Tell me you haven't talked to a VC.

A better model for VCs is: companies are finding tons of budget to allocate to new AI spend. Besides the labs, who is going to be able to capture some of that spend while they're actively looking to spend it?

Nobody at the seed stage is investing in things they think are "safe". They are investing in things they think have huge upside.

jdw64 2 hours ago | parent | next [-]

Anyway, I wasn't trying to mock your profession. Here's what I think. Most VCs and investors have their own success formula. There will be VCs who succeeded by investing in infrastructure. But the question is whether that same success formula applies to AI startups right now. Of course, from your perspective, it might look like 'this clueless kid is just being cynical without knowing anything.' I partly agree. But that's not the core of my argument.

What I'm trying to say is that those success formulas themselves need to be reconsidered.An insider from up there came out and talked about the next 'Databricks,' believing that's the kind of potential they're looking for. All of them do. Everyone wants to be the first investor in a goldmine. I don't think this is just about greed

The question is whether the traditional infrastructure investment logic holds here. I think most current AI infrastructure tools are closer to 'temporary patches' that exist before the functionality gets internalized.

Let's say infrastructure is like a concrete building. Traditional IT infrastructure basically has a standards committee, and once that committee sets things, changes are extremely rare. It's a kind of 'lake.' But AI infrastructure right now is different from one to another; even the ecosystems differ—the Chinese ecosystem is different from the US ecosystem. It's a flowing 'river.' I just think the question is whether the old grammar can be applied in this situation.

You probably have more money, more investment experience, and more success than I do. I only have a lot of failure. But apart from that, the issue is simply that 'potential' in growth potential ends up being data measured against past examples, and the question is whether that data still holds up now. Anyway, I might have been slightly sarcastic earlier, so I apologize for that. Someone as successful as you, please bear with it a little.

jdw64 2 hours ago | parent | prev [-]

Sometimes people don't realize that 'professional' ideals and 'reality' are different.

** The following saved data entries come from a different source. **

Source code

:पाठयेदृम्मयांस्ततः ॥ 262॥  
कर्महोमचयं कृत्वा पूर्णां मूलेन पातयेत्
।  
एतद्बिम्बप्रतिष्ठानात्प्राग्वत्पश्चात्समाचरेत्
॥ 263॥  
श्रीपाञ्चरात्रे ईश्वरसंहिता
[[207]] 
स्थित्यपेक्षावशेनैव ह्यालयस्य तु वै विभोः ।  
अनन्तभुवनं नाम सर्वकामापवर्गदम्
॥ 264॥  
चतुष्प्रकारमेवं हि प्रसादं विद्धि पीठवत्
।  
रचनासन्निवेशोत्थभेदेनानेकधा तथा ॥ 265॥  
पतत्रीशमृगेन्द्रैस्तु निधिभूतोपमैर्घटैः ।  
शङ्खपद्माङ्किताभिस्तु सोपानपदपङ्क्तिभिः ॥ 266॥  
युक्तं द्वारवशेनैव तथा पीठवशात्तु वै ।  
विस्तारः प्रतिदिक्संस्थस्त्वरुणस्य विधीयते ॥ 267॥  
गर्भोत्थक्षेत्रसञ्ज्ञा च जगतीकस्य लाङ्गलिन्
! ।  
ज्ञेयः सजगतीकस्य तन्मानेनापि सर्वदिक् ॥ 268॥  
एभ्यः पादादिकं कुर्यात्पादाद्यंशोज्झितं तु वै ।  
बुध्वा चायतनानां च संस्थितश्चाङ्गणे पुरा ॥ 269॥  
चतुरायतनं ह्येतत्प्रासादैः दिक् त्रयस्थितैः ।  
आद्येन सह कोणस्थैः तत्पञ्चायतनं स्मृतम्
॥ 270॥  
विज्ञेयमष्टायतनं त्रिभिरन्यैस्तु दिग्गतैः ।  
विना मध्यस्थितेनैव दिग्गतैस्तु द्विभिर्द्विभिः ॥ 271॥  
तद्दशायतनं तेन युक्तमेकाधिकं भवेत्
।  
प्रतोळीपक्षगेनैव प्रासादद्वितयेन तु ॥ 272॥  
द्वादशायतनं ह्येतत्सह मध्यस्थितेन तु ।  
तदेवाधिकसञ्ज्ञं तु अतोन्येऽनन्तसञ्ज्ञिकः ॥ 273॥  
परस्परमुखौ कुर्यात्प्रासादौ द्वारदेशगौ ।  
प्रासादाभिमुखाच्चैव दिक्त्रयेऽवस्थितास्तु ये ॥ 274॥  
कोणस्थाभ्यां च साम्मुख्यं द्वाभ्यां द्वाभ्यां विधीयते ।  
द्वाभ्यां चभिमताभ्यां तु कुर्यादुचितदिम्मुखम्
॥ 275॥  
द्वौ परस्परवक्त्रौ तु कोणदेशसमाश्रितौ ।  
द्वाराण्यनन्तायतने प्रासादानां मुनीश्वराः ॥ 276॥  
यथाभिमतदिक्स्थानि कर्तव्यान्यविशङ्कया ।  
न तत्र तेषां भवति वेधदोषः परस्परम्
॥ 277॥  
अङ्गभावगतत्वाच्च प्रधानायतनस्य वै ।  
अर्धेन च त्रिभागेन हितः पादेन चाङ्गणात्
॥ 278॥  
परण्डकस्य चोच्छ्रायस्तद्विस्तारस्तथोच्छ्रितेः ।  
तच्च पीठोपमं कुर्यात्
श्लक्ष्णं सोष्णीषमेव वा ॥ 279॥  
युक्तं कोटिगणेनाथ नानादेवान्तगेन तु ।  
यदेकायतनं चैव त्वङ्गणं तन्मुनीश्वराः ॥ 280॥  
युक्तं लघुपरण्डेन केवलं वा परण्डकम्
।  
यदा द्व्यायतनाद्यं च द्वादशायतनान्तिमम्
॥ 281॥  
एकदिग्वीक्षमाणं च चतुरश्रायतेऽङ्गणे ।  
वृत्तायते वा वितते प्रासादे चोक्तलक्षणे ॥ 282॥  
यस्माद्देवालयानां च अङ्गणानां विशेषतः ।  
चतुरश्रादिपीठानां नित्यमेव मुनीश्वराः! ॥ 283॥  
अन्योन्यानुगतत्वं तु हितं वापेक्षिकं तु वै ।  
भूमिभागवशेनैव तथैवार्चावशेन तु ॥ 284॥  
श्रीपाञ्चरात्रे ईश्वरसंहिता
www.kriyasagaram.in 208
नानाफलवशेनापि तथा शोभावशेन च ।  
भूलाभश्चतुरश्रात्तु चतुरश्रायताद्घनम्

What you're talking about seems like 'ideal' investing, not real world investing at all. Of course, the VCs in your country and the VCs in my country are different.

It's like in software, where everyone says you should write maintainable code within the norms, but in reality, most people don't do that

that investing in 'potential' is the basic principle of VCs. They call it the power law. But when you look at actual investment portfolios, it seems quite rare for people to follow only that principle. I guess you don't think so. Of course, I agree that ideal venture investing follows the power law. But in real world investing, there are pragmatic investors who operate somewhere between the ideal and reality. We always project ourselves onto the 'ideal,' but I don't think there are only people who are immersed in that ideal. Of course, no VC would invest in someone like me. I've met with VCs three times in my career, but they all turned me down. Haha.